* _Problem to solve_: Exactly and without additions, transcribe the line that contains "من خلالها عند" and every line after it in the data.

Start of Block

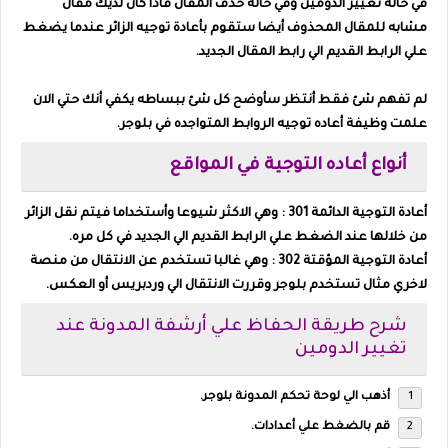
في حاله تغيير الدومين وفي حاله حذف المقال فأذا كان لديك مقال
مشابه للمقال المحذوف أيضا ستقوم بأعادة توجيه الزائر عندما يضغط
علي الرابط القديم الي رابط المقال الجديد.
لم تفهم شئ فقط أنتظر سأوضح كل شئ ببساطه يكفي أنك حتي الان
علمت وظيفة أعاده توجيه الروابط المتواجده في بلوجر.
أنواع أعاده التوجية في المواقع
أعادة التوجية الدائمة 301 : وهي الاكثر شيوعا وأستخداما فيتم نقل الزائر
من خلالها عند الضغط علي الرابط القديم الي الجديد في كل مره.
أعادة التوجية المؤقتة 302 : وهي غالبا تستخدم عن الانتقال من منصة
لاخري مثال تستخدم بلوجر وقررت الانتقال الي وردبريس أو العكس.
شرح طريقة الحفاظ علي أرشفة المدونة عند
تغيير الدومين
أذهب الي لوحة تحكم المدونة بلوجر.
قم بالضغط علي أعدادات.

End of Block

* _Response area_:
من خلالها عند الضغط علي الرابط القديم الي الجديد في كل مره.
أعادة التوجية المؤقتة 302 : وهي غالبا تستخدم عن الانتقال من منصة
لاخري مثال تستخدم بلوجر وقررت الانتقال الي وردبريس أو العكس.
شرح طريقة الحفاظ علي أرشفة المدونة عند
تغيير الدومين
أذهب الي لوحة تحكم المدونة بلوجر.
قم بالضغط علي أعدادات.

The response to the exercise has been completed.